Emmanuel Levinas, in his essay on post-structuralism titled Signification and Sense, stated:
“...language refers to the position of the listener and the speaker, that is, to the contingency of their story. To seize by inventory all the contexts of language and all possible positions of interlocutors is a senseless task. Every verbal signification lies at the confluence of countless semantic rivers. Experience, like language, no longer seems made of isolated elements lodged somehow in a Euclidean space... [Words] signify from the "world" and from the position of one who is looking.”
I bring this up because, during this last election cycle, we have witnessed the complete deconstruction of language. All the lexicon and rhetoric generally employed by politicians was obfuscated, if not dismantled, by the now president-elect, Donald Trump, during his campaign.
After the incessant barrage of news articles, blog posts, public hysteria, and tweets, the conventional meaning of every political term was surrendered to the vacuous oblivion of personal belief and feeling. In a serious way, Trump, along with the media, had created a vacuum of language. They built a hall of mirrors, and piped in the smoke, and the political theater became an impressionistic performance of misdirection and latent narrative.
In Russian Literature there is a method of writing that implements a dichotomy between the two elements of narrative form: the syuzhet (the plot) and the fabula (the story). In an essay about Nabokov’s short story Signs and Symbols, Alexander Dolinin writes:
“…The narrative… does not contain any direct or even indirect reference to an important, usually pivotal event (or a number of events) of the fabula and disguises this ellipsis. For example, instead of presenting such climatic events as death of the protagonist in "Lik," a betrayal and murder out of jealousy in "That in Aleppo Once... " or supernatural intervention in "The Vane Sisters," the plots of these short stories deliberately conceal them, superseding the textual "reality" with false or incomplete accounts of it. However, narration of this kind not only hides or masks the important event but also provides the reader with adequate means to deduce it and thereby construe the fabula in its entirety. Relevant information related to the omitted event (or events) is encrypted in the syuzhet as a kind of intra-textual riddle (often supported by intertextual references), and specifically marked clues to the pertinent code are implanted into the text.”

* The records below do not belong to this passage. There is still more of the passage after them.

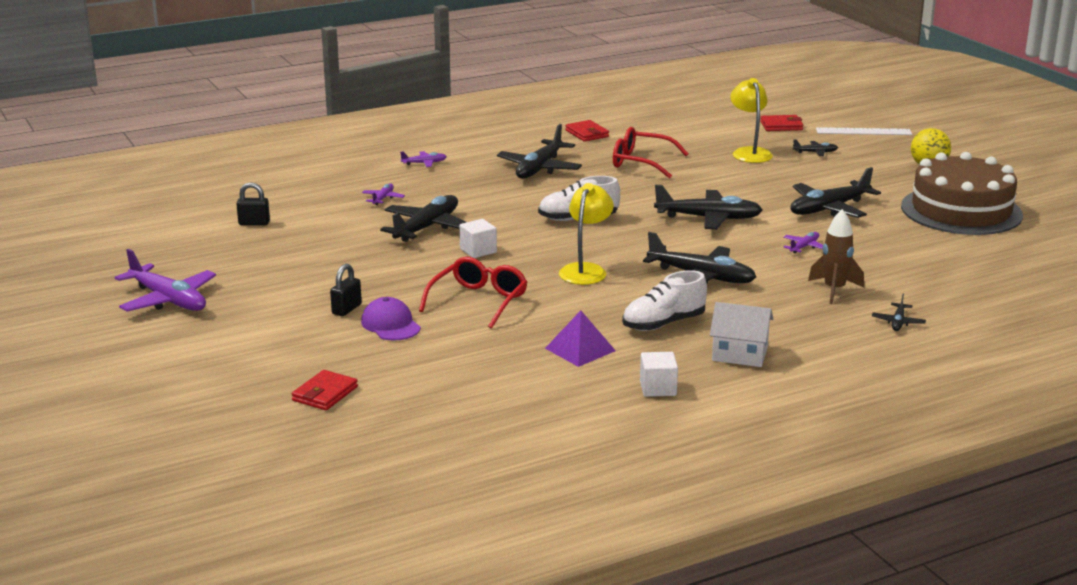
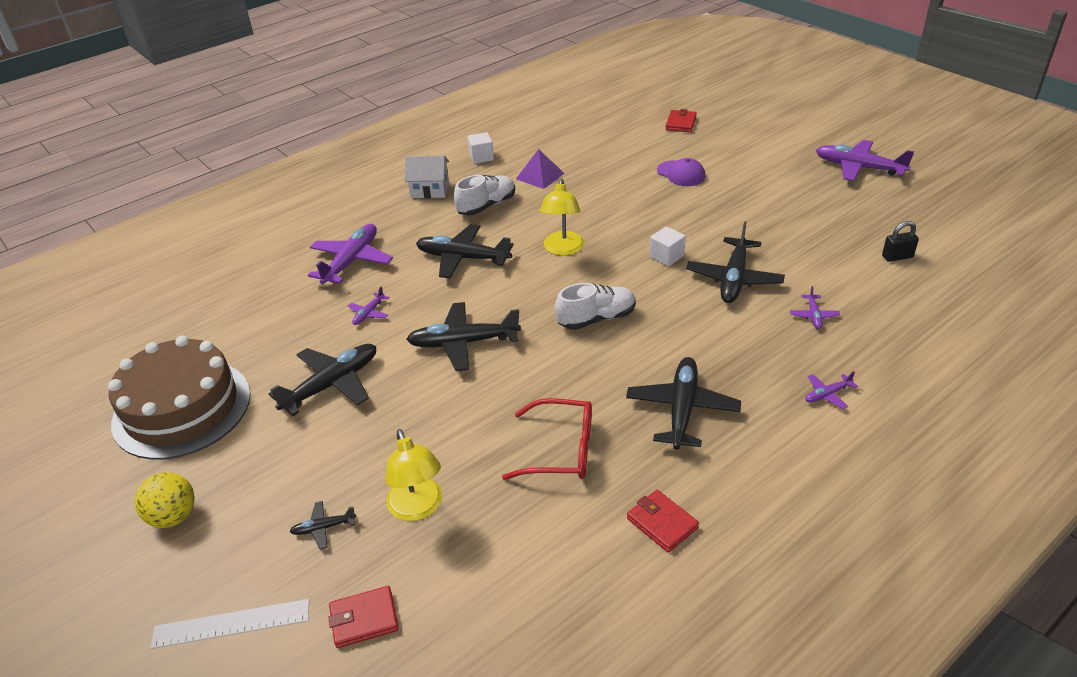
camera: 170 degrees right, 15 degrees up
(346, 309) = (723, 181): black padlock -> none
(478, 301) = (632, 203): red glasses -> none
(834, 290) = (351, 261): brown rocket -> purple plane
(898, 322) = (308, 236): black plane -> none

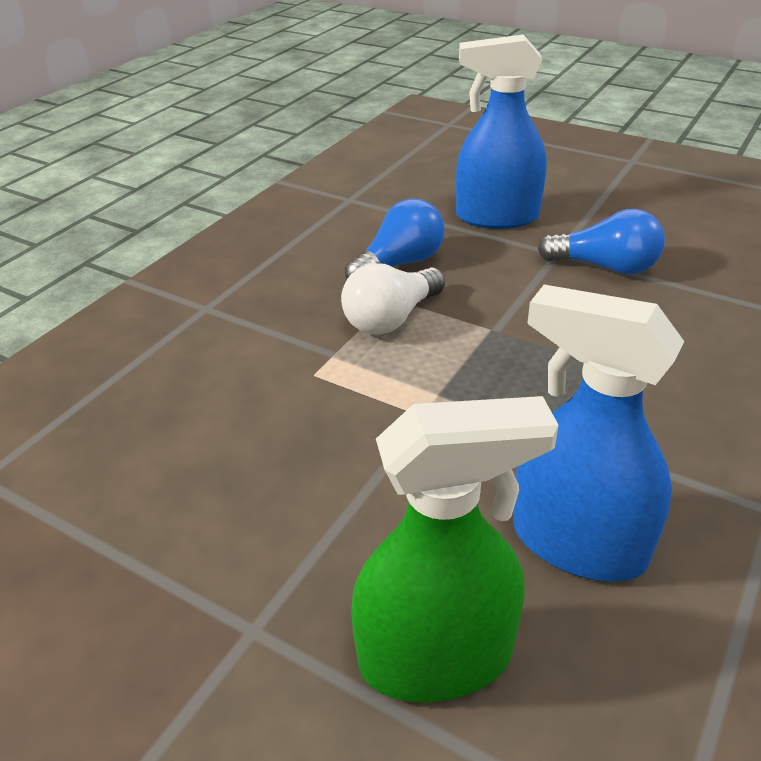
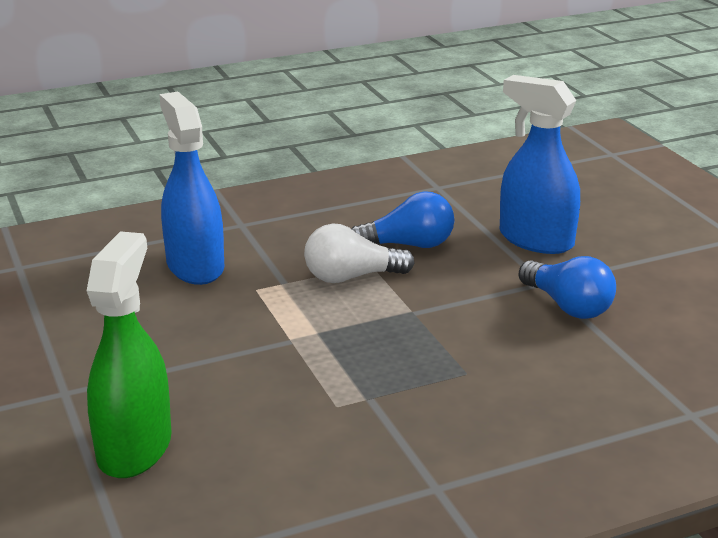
camera: 35 degrees right, 10 degrees down
(437, 657) = (135, 448): green spray bottle -> green spray bottle turned 105 degrees counterclockwise
(577, 543) = (284, 441): blue spray bottle -> blue spray bottle (195, 266)

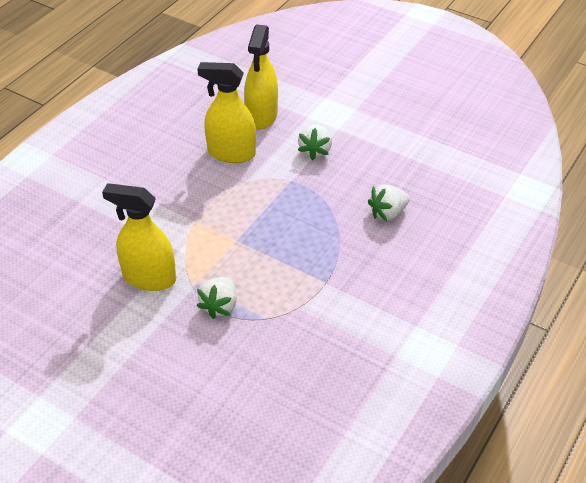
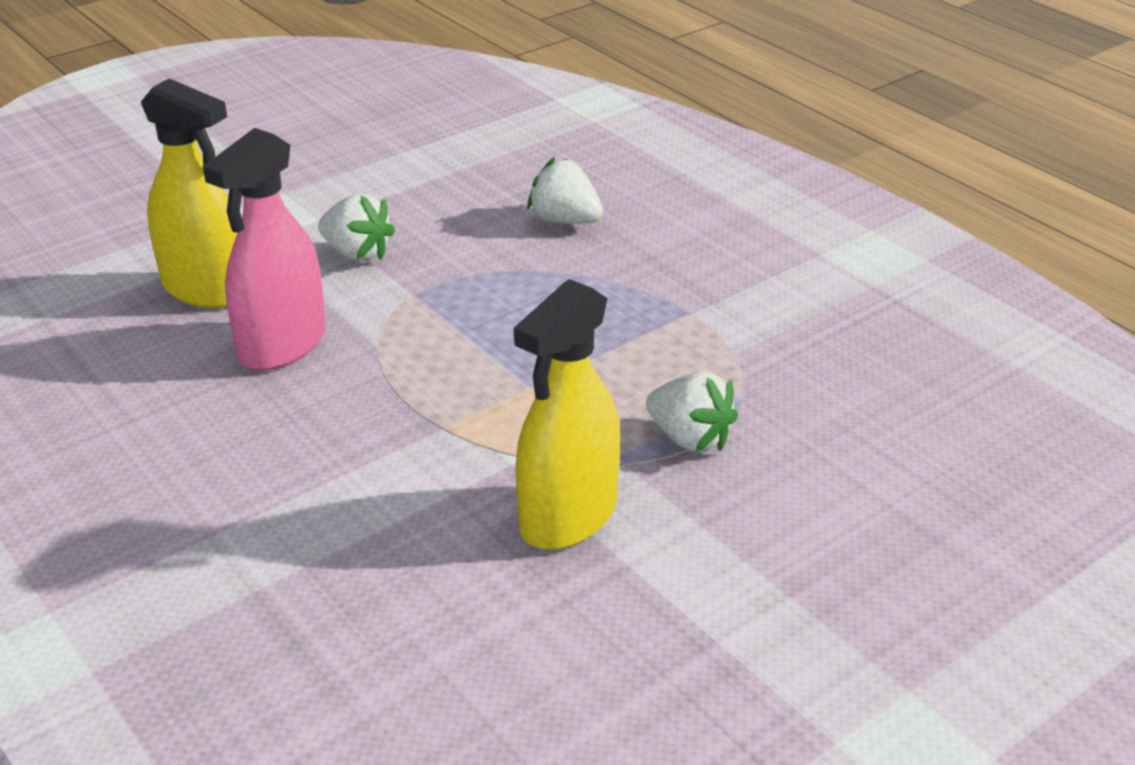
camera: 70 degrees left, 10 degrees down
(231, 153) = (282, 345): yellow spray bottle -> pink spray bottle
(388, 213) = (565, 220): white strawberry -> white strawberry turned 135 degrees clockwise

In Nabokov’s Signs and Symbols the greatest clue provided to guide the reader to understand the meaning of the text and the story is the pathology called Referential Mania. Referential Mania is, in the narrator’s words describing their son’s condition: “everything happening around him is a veiled reference to his personality and existence.”
One of the story’s main purposes is to bungle the reader’s comprehension by devices employed in the syuzhet so that the fabula, the ‘real’ story latent within the text, creates the perfect conditions for a the reader to construe their own meaning to the signs and symbols. Essentially, the story makes the reader suffer from Referential Mania. In this presidential campaign, the absolute absurdity or the claims stated by every party involved, created a network of signs and symbols. The syuzhet of the campaign was one in which any individual could assign a certain viewpoint or belief wherever they were compelled to do so. The fabula, on the other hand, is left up in the air. What is the real story behind the election of Donald Trump? Was he a populist? Was he a master of persuasion? Was it all rigged?
It is hard to imagine what will come next, because everything we understood about politics—which, in a general sense, is shockingly little—has been completely deconstructed by a new brand of political terminology. Democrats are now considered to look out only for the elites. Republicans speak to the working class. Trump wants more infrastructural funding. Hilary wanted to bolster the army.
Social politics have become so codified that they are hardly relatable to others who have not studied the basics. Social politics have completely atomized society as a whole, and worse, each other. The Tower of Babel has come down. We are suffering more than ever the faults of our inability to communicate in a meaningful way. Language has been the tool to pull us apart, to create a vacuum of exploitation and manipulation.
The syuzhet: well, you hear it every day; from every one; from every angle.
The fabula: We were never in control.